CONSEGNE:
- a) Riporta parola per parola il passo della sentenza della Cassazione da "Svolgimento del processo" a "dal coimputato Z.G.).".
- b) Prosegui la sentenza della Cassazione a partire da dove termina l'estratto.

ESTRATTO DELLA PAGINA:
▼
Cass. pen. Sez. IV, Sent., (ud. 26-01-2011) 14-02-2011, n. 5374 Poteri della Cassazione

Sentenza scelta dal dott. Domenico Cirasole direttore del sito giuridico http://www.gadit.it/

Svolgimento del processo – Motivi della decisione

Z.G. e C.L. ricorrono avverso la sentenza di cui in epigrafe che, confermando quella di primo grado, resa in esito a giudizio abbreviato, li ha riconosciuti colpevoli, rispettivamente, di plurime violazioni del D.P.R. n. 309 del 1990, art. 73 (detenzione illecita e spaccio di droga del tipo eroina) e di un episodio di detenzione illecita di droga del tipo eroina (acquistata dal coimputato Z.G.).

Z.G. articola plurimi motivi.
▲
DATI DI PARTENZA:
▼
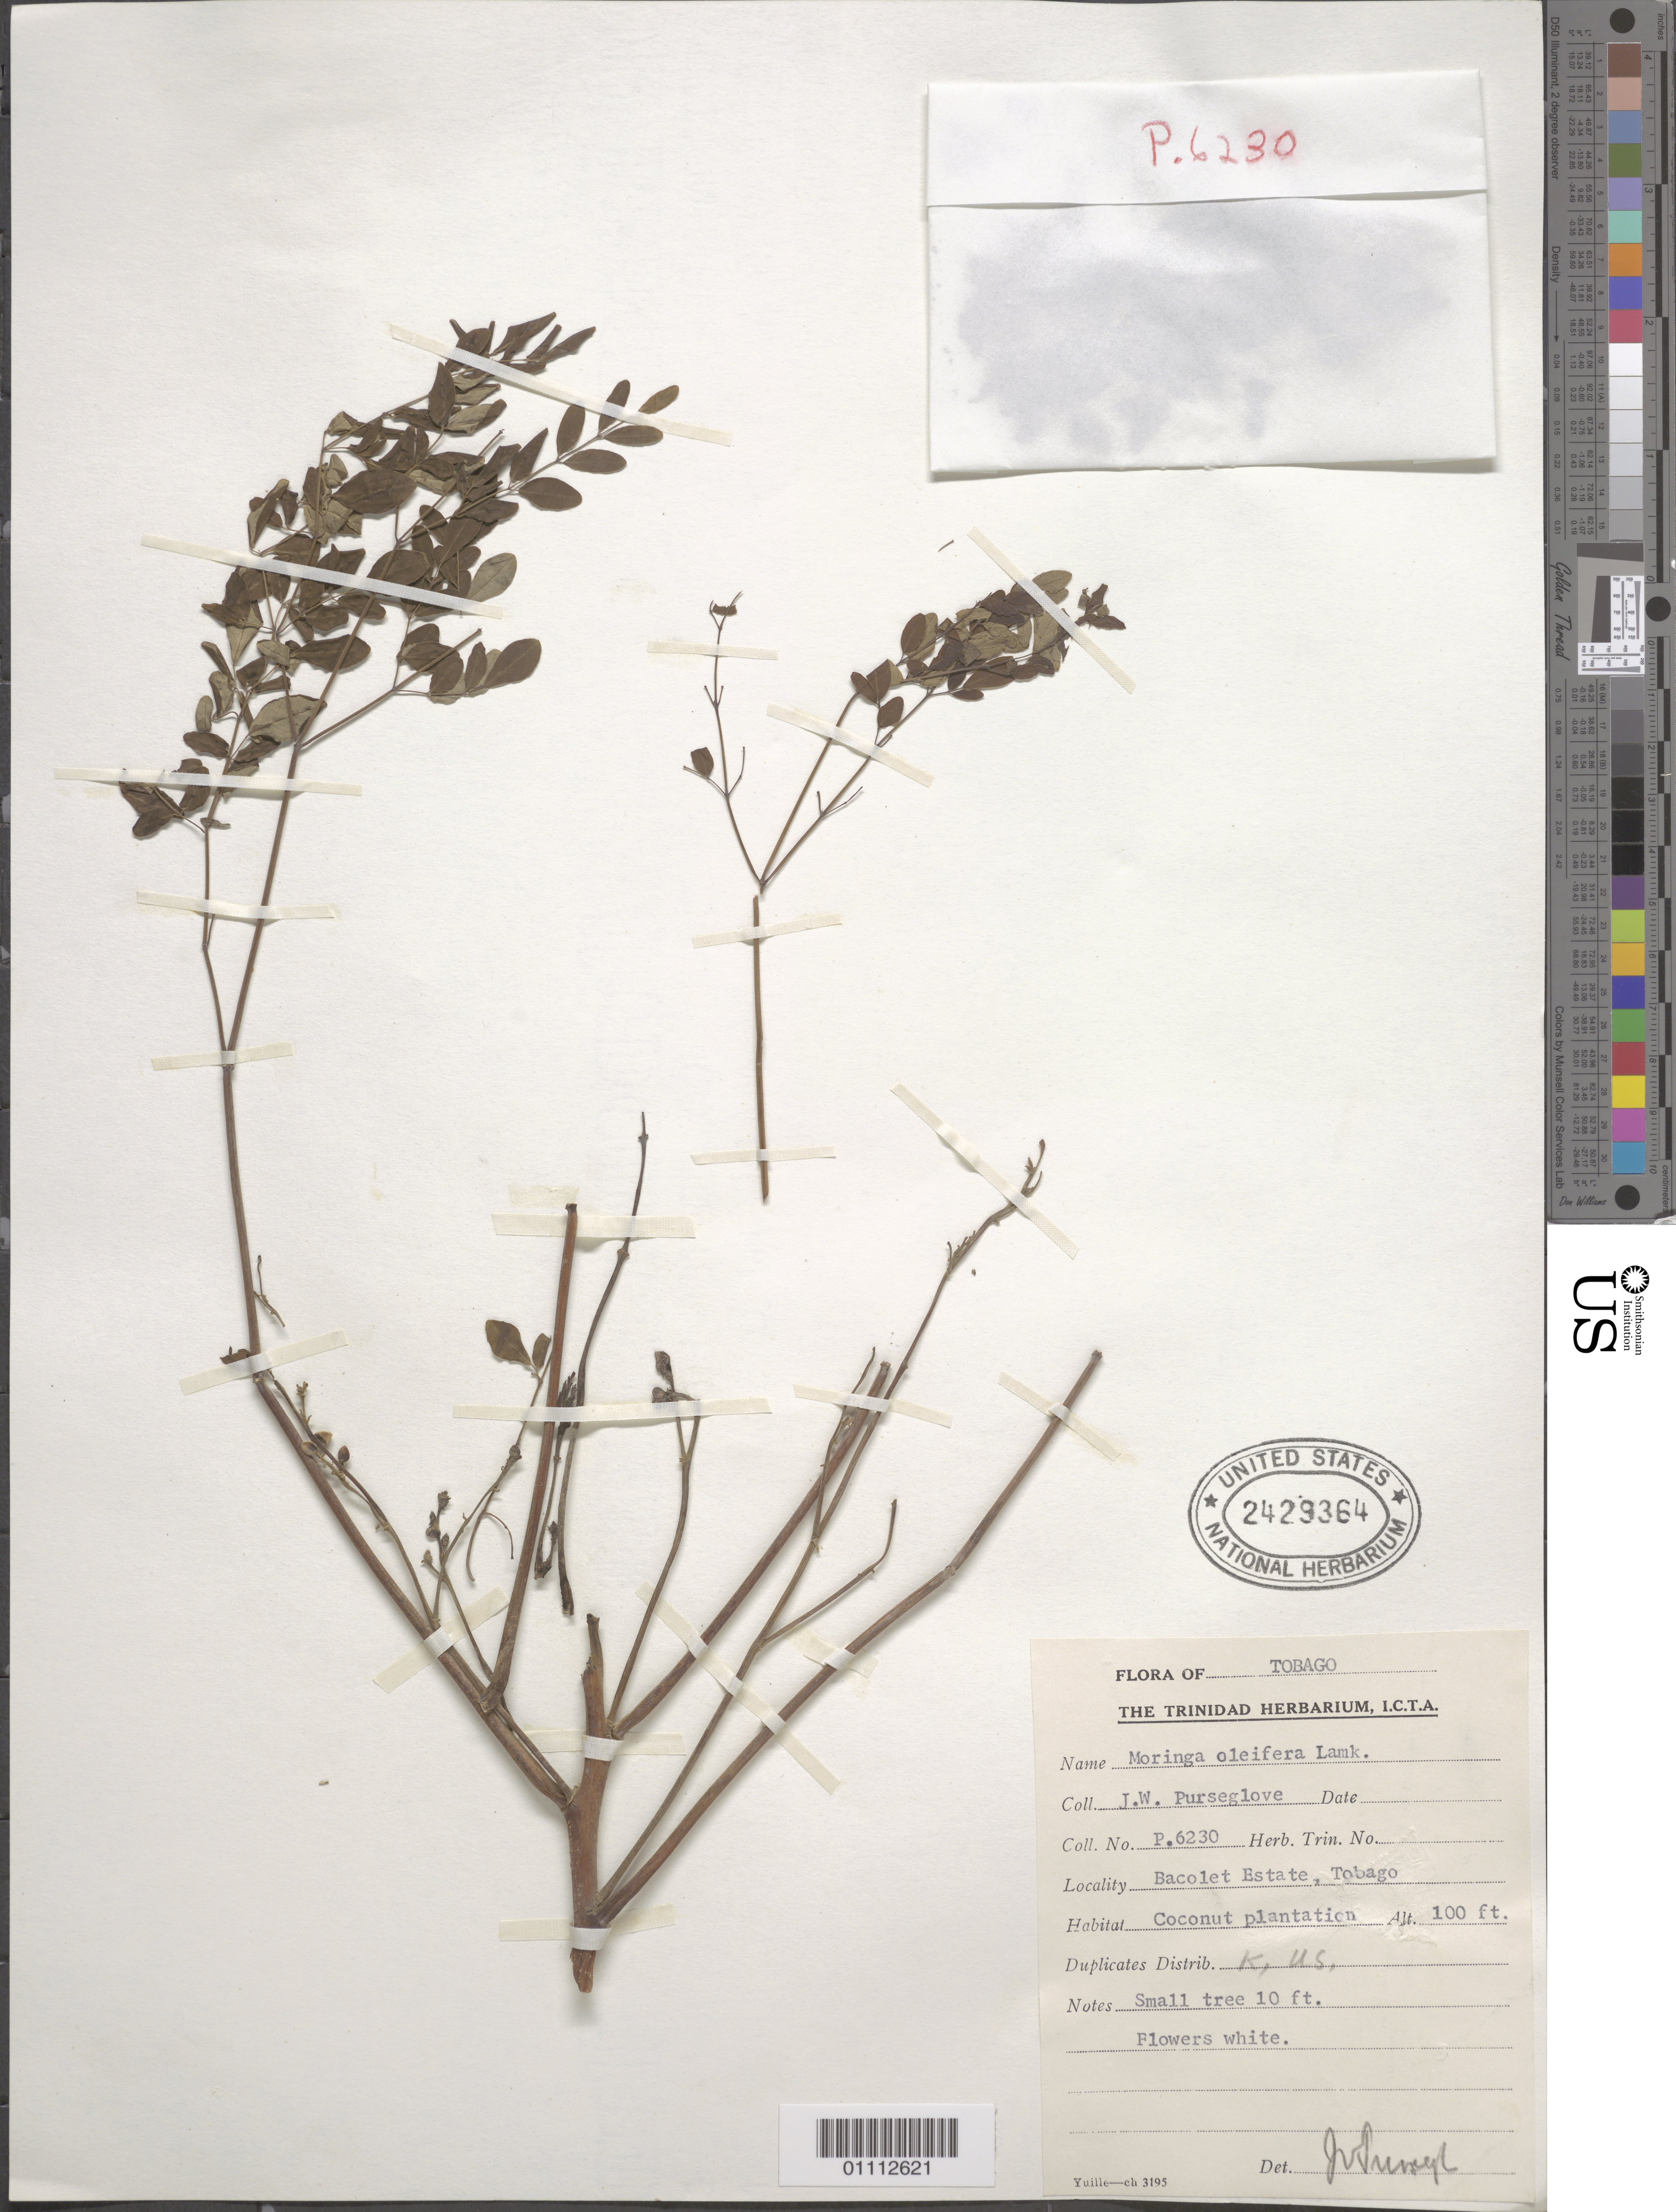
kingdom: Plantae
▲
RISULTATI PER CONSEGNA:
- a)
Svolgimento del processo – Motivi della decisione

Z.G. e C.L. ricorrono avverso la sentenza di cui in epigrafe che, confermando quella di primo grado, resa in esito a giudizio abbreviato, li ha riconosciuti colpevoli, rispettivamente, di plurime violazioni del D.P.R. n. 309 del 1990, art. 73 (detenzione illecita e spaccio di droga del tipo eroina) e di un episodio di detenzione illecita di droga del tipo eroina (acquistata dal coimputato Z.G.).

- b)
Deduce, in primo luogo, la pretesa inutilizzabilità delle intercettazioni telefoniche sul rilievo che non ricorrevano le condizioni di cui all’art. 270 c.p.p., trattandosi di intercettazioni eseguite nell’ambito di diverso procedimento per reati asseritamente "svincolati" da quelli sub indice.

Ripropone la violazione dell’art. 649 c.p.p., sostenendo che il giudice di merito aveva ritenuto il ne bis in idem solo per uno degli episodi in contestazione (quello avvenuto il (OMISSIS)), mentre si sostiene che anche gli altri sarebbero stati già giudicati nell’ambito di altro procedimento penale definito con sentenza irrevocabile (che viene allegata).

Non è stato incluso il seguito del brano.